A pulley with a radius of 14 inches uses a belt to drive a pulley with a radius of 28 inches. The 14-inch pulley turns through an angle of 120°. Find the angle through which the 28-inch pulley turns.

Thanks!

 

[DrPhil]

A pulley with a radius of 14 inches uses a belt to drive a pulley with a radius of 28 inches. The 14-inch pulley turns through an angle of 120°. Find the angle through which the 28-inch pulley turns.

Thanks!

Since the belt doesn't shrink or stretch, rhe distance a point moves on the circumference of the smaller circle is equal to the distance on the larger circle. If you don't see right away how to use ratios, do the problem in two steps:
1) write a formula for the distance moved when the smaller wheel rotates 120°
2) use that distance to find the angle the larger wheel rotates.
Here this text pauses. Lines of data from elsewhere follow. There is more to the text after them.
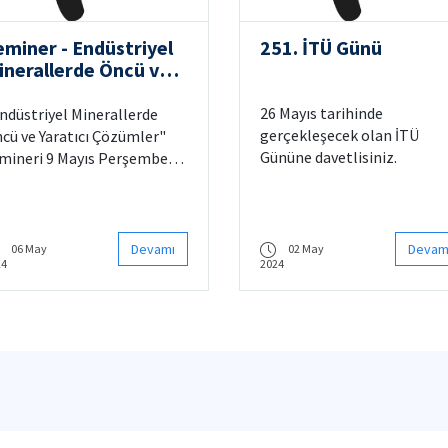
eminer - Endüstriyel
251. İTÜ Günü
inerallerde Öncü ve
aratıcı Çözümler
26 Mayıs tarihinde
ndüstriyel Minerallerde
gerçekleşecek olan İTÜ
cü ve Yaratıcı Çözümler"
Gününe davetlisiniz.
mineri 9 Mayıs Perşembe
nü İhsan Ketin Konferans
lonunda gerçekleşecektir.
Devamı
Devam
06 May
02 May
24
2024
Show us your work so we can see where you are stuck!

 

[kinuel8091]

Since the belt doesn't shrink or stretch, rhe distance a point moves on the circumference of the smaller circle is equal to the distance on the larger circle. If you don't see right away how to use ratios, do the problem in two steps:
1) write a formula for the distance moved when the smaller wheel rotates 120°
2) use that distance to find the angle the larger wheel rotates.

Show us your work so we can see where you are stuck!

S=rΘ
Where,
S= Arc covered by the angle
r= radius
Θ=Angle in radians


S=(14inches)x(120°x(π/180))
S=(14inches)x(2π/3)
S=28π/3

How can I use this?
Am i going to use the Radius of the larger pulley and the Arc Covered by this angle?

 

[DrPhil]

S=rΘ
Where,
S= Arc covered by the angle
r= radius
Θ=Angle in radians


S=(14inches)x(120°x(π/180))
S=(14inches)x(2π/3)
S=28π/3

How can I use this?
Am i going to use the Radius of the larger pulley and the Arc Covered by this angle?

YES.

Your variable S is measured in inches. On the larger pulley, S is the same number of inches, so the corresponding angle (in radians) will be

$\displaystyle \theta = S/r = \dfrac{28\ \pi/3}{28} = \cdot \cdot \cdot$

 

[kinuel8091]

YES.

Your variable S is measured in inches. On the larger pulley, S is the same number of inches, so the corresponding angle (in radians) will be

$\displaystyle \theta = S/r = \dfrac{28\ \pi/3}{28} = \cdot \cdot \cdot$

π/3
Thanks! it helped a lot!